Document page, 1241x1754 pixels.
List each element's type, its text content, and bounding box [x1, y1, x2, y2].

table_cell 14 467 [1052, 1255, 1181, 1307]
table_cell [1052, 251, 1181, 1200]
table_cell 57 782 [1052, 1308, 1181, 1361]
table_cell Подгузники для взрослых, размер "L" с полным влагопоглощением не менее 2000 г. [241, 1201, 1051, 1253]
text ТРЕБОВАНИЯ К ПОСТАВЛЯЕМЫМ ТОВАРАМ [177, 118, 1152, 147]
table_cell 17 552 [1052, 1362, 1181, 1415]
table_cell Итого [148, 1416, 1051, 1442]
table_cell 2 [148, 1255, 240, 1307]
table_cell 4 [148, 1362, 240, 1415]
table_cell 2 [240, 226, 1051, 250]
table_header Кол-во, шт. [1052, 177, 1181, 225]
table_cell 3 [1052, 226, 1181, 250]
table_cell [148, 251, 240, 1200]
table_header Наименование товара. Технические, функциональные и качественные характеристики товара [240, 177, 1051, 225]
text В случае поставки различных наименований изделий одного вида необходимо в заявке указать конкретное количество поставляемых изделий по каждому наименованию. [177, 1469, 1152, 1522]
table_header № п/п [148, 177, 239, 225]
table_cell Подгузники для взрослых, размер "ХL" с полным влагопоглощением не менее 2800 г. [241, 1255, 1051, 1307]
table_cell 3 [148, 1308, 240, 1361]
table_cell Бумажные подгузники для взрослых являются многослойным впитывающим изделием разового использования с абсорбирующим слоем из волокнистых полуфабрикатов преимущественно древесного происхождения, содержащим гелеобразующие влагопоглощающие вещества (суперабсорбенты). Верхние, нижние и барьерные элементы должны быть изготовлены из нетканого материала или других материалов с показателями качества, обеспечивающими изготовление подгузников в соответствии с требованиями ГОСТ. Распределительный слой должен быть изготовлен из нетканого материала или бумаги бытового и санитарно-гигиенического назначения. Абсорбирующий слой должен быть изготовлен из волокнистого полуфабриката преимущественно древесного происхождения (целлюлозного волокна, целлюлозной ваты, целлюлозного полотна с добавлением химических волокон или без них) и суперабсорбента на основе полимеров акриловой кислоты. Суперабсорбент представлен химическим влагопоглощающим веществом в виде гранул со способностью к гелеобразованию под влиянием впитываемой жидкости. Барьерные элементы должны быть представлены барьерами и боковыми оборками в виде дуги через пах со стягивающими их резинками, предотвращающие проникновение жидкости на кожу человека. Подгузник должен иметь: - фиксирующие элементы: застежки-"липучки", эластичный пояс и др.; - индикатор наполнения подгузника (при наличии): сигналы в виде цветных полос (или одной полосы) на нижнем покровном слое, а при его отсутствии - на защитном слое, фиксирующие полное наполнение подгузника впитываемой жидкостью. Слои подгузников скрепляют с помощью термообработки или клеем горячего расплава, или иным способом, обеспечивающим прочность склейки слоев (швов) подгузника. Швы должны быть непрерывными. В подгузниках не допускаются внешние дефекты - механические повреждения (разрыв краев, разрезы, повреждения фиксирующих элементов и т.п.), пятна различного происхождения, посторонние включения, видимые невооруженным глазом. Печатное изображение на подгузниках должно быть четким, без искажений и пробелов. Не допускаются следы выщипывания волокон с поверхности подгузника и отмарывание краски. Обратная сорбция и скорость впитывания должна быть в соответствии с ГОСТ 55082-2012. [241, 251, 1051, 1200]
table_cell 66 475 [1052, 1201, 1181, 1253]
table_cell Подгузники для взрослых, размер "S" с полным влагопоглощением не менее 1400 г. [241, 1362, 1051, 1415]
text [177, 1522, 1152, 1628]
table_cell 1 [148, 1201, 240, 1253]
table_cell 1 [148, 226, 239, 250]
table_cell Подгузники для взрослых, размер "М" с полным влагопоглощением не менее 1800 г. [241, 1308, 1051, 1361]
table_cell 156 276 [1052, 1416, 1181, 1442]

• TASK DETAILS
At the line with "text [177, 1522, 1152, 1628]", start returning lines exactly, and stop after the final line of the listing.

• ANSWER FOR THIS EXERCISE
text [177, 1522, 1152, 1628]
table_cell 1 [148, 1201, 240, 1253]
table_cell 1 [148, 226, 239, 250]
table_cell Подгузники для взрослых, размер "М" с полным влагопоглощением не менее 1800 г. [241, 1308, 1051, 1361]
table_cell 156 276 [1052, 1416, 1181, 1442]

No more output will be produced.